Problems to solve:
• A. In the customer self-service article, what four steps of self-service are named?
• B. Transcribe the part of the customer self-service article that opens with the words containing "Customer Self-Service: How" and closes with "to the ATM.".

[[ Passage to read, beginning ]]

Customer Self-Service: How to Take it to the Next Level
Do you remember how many times you went into a bank for service in the last several years? Maybe once. ATMs virtually eliminated the need to go inside a bank, and mobile banking has taken it one step further by eliminating the need to even go to the ATM.
When it works, customers like the ease and efficiency with which they can accomplish their goals through self-service. But I believe they want it to go beyond simple queries like checking their account balance or order status so they can get more done. It should be smarter and more conversational. And that is where I think self-service often falls flat. Here are some examples I’ve encountered:
- Question: How do I sign up for autopay for credit card bills?
- Answer: Unrelated hits. (I had to call an agent to get it done.)
- Question: Do you offer earthquake insurance?
- Answer: No results.
Communication Service Provider
- Question/Query: Blurry image on TV.
- Answer: Unrelated hits.
- Question/Query: Fake leather sofa with footrest.
- Answer: Sculpture and artificial plant SKUs.
Home Appliance Manufacturer
- Question/Query: Espresso machine.
- Answer: Unrelated products on several pages with a coffee maker far down the list.
Interactive voice responses (IVRs) struggle here as well — they often lead to conversational cul-de-sacs that cause you to keep making U-turns. In my company’s 2021 consumer survey on IVRs, “The State of IVR Customer Experience,” a huge 88% of 500 respondents said they were not intelligent enough, and 73% complained that they had to repeat what they told the IVR to human agents when their concerns were escalated.
The much-ballyhooed chatbots are no different. Many barely go beyond meet-and-greets and sending a link to an FAQ page.
The Path to Excellence
To fix self-service, we first need to deconstruct the steps involved in self-service: connecting, understanding, solving and optimizing. Coincidentally, they also apply to agent-assisted service.
Self-service can happen at many touchpoints — including an IVR, website, mobile app, messaging function, chat box and so on. Point products support specific channels, often just one, for connecting with the customer. And do-it-all toolkits, while they check all the boxes in some cases, often fail to take advantage of the richness of individual touchpoints. Ask potential solution partners how deeply they support individual touchpoints and how easy it is to add new touchpoints.
Many self-service systems do a poor job of understanding customer intent, as is evident through the examples I provided earlier. Customers don’t often state their problem. They just know what the symptom is and express it in different ways, which are called “utterances” in tech parlance. Ask potential solution partners how their tools map utterances to true intents and go on to solve problems.

[[ Passage to read, end ]]
[[ Recorded information, beginning ]]

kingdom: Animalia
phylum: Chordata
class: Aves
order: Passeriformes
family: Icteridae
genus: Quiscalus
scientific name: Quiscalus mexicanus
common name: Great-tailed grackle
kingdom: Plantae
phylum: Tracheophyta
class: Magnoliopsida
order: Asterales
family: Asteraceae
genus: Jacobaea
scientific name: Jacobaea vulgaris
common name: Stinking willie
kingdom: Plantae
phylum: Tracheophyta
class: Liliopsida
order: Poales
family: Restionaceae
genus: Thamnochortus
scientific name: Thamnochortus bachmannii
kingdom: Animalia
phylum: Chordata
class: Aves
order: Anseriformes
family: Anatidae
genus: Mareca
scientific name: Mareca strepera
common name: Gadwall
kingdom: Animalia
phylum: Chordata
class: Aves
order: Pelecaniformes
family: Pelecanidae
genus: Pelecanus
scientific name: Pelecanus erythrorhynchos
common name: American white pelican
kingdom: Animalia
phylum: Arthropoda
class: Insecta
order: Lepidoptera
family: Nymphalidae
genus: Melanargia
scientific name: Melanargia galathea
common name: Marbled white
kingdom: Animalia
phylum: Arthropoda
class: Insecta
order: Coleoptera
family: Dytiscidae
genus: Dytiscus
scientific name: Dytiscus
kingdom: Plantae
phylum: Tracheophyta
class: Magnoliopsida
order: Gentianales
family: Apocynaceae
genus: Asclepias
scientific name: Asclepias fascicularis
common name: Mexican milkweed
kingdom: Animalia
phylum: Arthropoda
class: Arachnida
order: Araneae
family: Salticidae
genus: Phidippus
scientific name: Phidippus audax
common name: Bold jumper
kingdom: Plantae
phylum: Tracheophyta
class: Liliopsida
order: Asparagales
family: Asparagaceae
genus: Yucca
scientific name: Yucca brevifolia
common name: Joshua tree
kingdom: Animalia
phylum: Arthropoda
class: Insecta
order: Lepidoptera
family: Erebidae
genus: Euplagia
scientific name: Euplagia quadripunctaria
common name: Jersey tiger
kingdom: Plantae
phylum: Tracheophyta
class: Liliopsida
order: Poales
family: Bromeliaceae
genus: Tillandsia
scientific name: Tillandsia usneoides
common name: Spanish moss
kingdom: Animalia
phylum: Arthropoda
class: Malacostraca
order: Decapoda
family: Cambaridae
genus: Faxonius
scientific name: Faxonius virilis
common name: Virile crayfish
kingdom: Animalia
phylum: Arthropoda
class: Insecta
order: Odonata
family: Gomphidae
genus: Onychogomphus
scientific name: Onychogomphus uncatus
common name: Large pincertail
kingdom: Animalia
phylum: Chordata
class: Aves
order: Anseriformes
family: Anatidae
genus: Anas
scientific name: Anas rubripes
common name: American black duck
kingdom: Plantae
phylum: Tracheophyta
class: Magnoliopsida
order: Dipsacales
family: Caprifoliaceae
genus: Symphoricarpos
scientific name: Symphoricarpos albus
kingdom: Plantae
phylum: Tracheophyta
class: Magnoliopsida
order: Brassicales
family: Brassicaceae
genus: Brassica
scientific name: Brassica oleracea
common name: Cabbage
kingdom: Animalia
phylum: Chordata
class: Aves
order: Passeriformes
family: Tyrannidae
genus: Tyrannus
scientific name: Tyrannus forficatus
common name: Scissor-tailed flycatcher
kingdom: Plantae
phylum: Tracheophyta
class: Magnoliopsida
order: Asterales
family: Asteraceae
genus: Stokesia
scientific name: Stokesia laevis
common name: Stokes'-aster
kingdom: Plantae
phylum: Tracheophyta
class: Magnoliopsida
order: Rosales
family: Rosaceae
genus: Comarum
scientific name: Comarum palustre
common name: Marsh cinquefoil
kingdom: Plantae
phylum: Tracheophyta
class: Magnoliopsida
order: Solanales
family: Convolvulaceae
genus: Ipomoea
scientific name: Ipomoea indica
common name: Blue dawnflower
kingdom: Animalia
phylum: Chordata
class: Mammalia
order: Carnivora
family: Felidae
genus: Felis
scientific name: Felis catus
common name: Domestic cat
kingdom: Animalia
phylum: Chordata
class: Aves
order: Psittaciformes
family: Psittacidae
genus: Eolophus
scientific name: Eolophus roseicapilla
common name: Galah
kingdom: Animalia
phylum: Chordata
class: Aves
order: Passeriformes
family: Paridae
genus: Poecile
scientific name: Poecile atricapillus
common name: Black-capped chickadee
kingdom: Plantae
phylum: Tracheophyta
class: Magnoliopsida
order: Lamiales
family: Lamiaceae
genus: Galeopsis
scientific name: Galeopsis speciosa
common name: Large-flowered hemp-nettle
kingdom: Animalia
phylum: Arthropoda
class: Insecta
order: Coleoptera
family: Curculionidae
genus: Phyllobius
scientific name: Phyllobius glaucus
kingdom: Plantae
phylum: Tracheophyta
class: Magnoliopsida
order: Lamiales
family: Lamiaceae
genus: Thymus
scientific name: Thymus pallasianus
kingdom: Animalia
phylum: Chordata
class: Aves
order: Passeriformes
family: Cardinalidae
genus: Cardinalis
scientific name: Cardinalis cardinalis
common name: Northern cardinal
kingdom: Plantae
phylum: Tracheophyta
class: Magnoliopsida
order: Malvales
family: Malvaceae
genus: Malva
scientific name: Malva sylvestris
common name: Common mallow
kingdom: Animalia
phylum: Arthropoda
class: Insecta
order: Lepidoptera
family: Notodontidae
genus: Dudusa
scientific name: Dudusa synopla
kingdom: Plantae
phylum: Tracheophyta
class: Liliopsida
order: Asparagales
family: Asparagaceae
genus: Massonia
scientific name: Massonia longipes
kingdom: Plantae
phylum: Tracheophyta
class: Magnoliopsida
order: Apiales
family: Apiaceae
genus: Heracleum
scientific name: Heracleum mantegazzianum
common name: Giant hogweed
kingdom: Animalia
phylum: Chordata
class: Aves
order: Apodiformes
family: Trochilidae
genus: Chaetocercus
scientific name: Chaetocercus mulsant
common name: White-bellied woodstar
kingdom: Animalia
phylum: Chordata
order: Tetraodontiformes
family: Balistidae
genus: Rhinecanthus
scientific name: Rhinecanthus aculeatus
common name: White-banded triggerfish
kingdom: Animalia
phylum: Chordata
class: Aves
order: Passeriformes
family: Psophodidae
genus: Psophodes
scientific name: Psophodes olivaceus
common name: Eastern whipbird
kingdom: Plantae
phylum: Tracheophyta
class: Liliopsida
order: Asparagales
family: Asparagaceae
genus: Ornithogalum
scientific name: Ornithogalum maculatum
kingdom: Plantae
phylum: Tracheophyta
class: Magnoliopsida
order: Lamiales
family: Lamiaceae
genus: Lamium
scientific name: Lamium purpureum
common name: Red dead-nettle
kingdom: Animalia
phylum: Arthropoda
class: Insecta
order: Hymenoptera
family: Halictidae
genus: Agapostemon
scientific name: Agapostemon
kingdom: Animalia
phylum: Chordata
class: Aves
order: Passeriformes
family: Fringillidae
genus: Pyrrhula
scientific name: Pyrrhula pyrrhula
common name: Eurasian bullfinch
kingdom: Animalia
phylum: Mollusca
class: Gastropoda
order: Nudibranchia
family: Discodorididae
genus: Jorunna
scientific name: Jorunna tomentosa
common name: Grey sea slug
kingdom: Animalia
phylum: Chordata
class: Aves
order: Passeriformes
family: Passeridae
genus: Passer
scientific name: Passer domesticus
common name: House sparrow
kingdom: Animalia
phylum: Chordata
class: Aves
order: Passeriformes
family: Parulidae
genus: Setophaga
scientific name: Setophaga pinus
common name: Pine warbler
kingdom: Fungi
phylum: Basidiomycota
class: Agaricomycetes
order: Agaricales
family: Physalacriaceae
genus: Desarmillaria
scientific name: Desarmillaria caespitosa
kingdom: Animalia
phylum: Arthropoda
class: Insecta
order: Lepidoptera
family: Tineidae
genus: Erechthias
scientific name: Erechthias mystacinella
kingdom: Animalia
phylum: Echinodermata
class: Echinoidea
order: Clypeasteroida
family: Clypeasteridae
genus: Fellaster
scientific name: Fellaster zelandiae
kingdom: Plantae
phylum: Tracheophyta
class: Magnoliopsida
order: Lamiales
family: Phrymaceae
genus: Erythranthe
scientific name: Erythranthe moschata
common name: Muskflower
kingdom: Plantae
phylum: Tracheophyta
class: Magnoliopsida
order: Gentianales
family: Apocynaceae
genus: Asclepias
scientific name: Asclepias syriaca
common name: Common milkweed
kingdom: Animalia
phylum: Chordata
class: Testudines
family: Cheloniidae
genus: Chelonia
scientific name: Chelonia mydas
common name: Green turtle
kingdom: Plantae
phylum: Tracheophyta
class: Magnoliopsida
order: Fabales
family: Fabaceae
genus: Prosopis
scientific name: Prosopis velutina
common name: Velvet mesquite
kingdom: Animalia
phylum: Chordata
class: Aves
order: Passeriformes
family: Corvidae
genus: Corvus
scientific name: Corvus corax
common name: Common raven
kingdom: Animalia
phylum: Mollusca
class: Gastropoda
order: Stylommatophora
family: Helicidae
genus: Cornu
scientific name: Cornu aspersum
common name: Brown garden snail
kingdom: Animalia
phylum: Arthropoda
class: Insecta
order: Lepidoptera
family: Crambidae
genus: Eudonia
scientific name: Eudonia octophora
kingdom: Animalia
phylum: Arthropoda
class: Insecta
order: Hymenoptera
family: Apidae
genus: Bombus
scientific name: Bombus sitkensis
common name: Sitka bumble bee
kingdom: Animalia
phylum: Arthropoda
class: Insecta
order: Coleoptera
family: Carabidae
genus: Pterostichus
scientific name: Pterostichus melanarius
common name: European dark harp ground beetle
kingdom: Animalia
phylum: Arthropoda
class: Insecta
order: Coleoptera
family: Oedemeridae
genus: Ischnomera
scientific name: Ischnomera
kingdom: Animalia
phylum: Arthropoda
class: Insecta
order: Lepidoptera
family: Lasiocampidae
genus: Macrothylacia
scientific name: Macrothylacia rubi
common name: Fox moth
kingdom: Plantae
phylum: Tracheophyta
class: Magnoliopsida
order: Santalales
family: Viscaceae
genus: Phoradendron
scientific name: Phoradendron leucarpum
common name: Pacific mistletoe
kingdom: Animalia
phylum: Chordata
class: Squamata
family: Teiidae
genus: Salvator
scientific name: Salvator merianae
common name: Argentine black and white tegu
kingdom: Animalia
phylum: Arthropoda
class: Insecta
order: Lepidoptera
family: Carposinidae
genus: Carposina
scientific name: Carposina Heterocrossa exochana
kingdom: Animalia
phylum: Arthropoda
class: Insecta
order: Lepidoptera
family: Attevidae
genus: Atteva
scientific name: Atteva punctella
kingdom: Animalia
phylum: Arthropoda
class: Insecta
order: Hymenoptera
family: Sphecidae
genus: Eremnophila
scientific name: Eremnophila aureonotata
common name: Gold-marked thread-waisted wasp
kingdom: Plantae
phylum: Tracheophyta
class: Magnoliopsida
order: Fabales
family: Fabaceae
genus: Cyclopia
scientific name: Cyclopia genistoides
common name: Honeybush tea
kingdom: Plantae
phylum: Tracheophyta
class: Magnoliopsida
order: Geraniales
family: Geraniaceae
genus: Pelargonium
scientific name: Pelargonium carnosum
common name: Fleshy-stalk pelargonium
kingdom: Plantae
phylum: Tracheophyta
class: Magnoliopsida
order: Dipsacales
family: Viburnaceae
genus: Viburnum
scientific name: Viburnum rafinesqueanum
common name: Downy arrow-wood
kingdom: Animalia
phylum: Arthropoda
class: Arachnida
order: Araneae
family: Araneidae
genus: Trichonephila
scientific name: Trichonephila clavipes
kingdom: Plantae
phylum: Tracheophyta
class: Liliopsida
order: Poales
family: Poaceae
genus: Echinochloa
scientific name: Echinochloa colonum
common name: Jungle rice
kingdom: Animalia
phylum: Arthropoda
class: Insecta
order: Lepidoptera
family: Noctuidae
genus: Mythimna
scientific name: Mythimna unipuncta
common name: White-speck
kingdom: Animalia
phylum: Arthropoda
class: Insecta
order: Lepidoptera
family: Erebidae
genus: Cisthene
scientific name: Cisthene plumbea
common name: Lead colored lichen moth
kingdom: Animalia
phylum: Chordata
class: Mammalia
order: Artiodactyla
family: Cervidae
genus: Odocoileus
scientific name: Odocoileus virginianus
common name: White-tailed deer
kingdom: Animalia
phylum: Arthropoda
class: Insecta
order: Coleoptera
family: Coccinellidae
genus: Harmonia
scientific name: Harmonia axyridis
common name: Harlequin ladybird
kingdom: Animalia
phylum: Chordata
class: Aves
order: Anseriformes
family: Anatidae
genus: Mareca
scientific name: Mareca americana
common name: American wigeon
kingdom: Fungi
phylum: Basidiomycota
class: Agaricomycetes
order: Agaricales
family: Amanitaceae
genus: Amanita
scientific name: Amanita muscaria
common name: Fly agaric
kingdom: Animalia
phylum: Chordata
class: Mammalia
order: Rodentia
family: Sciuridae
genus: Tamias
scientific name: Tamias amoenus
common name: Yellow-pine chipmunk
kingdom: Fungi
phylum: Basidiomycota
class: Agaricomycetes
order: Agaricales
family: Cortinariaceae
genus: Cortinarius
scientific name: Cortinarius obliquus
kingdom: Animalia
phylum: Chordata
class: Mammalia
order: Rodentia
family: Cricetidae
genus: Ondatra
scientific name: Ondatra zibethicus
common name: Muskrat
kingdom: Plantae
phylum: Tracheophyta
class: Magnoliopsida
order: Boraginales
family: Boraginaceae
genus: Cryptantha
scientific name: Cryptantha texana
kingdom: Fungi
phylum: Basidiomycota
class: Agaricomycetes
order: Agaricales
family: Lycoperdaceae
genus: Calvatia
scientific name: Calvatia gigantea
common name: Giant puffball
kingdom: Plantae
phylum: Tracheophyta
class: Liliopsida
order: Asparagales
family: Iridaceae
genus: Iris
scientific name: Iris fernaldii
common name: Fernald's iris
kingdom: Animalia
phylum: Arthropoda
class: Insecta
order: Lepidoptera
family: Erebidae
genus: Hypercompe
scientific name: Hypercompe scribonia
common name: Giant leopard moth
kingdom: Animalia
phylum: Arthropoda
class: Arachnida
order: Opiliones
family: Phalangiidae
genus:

[[ Recorded information, end ]]

Answers to the exercises:
• A. Connecting, understanding, solving and optimizing.

• B.
Customer Self-Service: How to Take it to the Next Level
Do you remember how many times you went into a bank for service in the last several years? Maybe once. ATMs virtually eliminated the need to go inside a bank, and mobile banking has taken it one step further by eliminating the need to even go to the ATM.